Ancak gümüş ithalatındaki bu önemli artışı ve yurda getirilen gümüşün nerelerde kullandığını sorgulamak hiçbir yetkilinin aklına gelmemişe benziyor. Bu denli artan ithalata karşılık gerek takı, gerek ev eşyası olarak aynı miktarda üretim olup olmadığının sorgulandığına dair belirti de yok.
Kapalıçarşı ve kıymetli maden piyasası uzmanlarına göre gümüş ithalatı yoluyla yurda kaçak altın getiriliyor. Bugün altının kilosunun dış piyasa ile iç piyasa arasındaki fiyat farkı kimi kez 2,500 dolara kadar çıkıyor. Bunun nedeni külçe altın ithalatının bir avuç kuruma bırakılması ve talebi karşılayabilecek miktarda ithalat yapılamaması. İç piyasa ile dış piyasa arasındaki fiyat farkının nedeni bu. İki piyasa arasında fiyat farkı olduğunda da malın ucuz satıldığı yerden pahalı satılabileceği yere aktığı bilinen bir gerçek. Bugün de dışarıda ucuz olan altın daha pahalı satılabileceği Türkiye’ye yasal olanın yanı sıra yasal olmayan yoldan da geliyor.

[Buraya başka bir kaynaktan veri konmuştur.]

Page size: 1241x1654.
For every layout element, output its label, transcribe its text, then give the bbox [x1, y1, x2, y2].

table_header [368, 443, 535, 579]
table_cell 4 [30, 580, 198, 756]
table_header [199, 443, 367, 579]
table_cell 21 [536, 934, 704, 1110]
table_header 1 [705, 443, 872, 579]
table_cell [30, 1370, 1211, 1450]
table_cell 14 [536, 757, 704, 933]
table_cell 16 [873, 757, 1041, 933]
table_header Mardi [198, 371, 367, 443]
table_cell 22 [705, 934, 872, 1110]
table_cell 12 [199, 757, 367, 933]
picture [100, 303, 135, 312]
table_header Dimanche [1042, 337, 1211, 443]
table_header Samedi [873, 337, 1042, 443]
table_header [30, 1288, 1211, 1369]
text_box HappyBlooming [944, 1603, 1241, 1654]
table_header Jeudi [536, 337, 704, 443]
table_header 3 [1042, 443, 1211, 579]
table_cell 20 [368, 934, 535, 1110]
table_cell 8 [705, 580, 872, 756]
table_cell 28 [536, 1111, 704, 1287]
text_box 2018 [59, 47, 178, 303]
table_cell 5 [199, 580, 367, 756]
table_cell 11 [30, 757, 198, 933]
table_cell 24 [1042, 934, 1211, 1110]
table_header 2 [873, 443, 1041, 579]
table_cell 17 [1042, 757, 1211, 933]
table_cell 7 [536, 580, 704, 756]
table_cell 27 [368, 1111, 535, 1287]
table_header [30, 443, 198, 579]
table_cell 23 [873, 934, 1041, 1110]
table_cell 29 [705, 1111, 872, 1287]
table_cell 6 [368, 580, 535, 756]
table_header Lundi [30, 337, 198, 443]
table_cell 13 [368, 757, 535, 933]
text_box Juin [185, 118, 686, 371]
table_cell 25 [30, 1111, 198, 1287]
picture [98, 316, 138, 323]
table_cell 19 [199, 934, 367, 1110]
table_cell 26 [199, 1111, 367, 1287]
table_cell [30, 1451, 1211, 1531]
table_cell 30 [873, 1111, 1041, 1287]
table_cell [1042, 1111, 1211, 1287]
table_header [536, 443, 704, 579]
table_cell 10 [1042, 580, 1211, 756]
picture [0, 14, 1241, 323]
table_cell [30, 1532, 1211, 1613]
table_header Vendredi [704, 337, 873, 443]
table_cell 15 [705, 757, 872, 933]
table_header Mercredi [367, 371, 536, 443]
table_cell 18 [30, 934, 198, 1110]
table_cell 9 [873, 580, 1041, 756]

Yasal olmayan yollardan biri, sigara kaçakçılığında olduğu gibi Irak ve Suriye güzergahı. Adlarının açıklanmasını istemeyen ve Kapalıçarşı’da kuyum işiyle uğraşan iki kaynağa göre Türkiye’ye gelen katır kervanı yüklerinden biri artık külçe altın. Katırla Türkiye’ye giren külçe altının hem ihtiyacı, hem de gözü kara olanların adresine ulaştırıldığını anlatıyor kaynaklar.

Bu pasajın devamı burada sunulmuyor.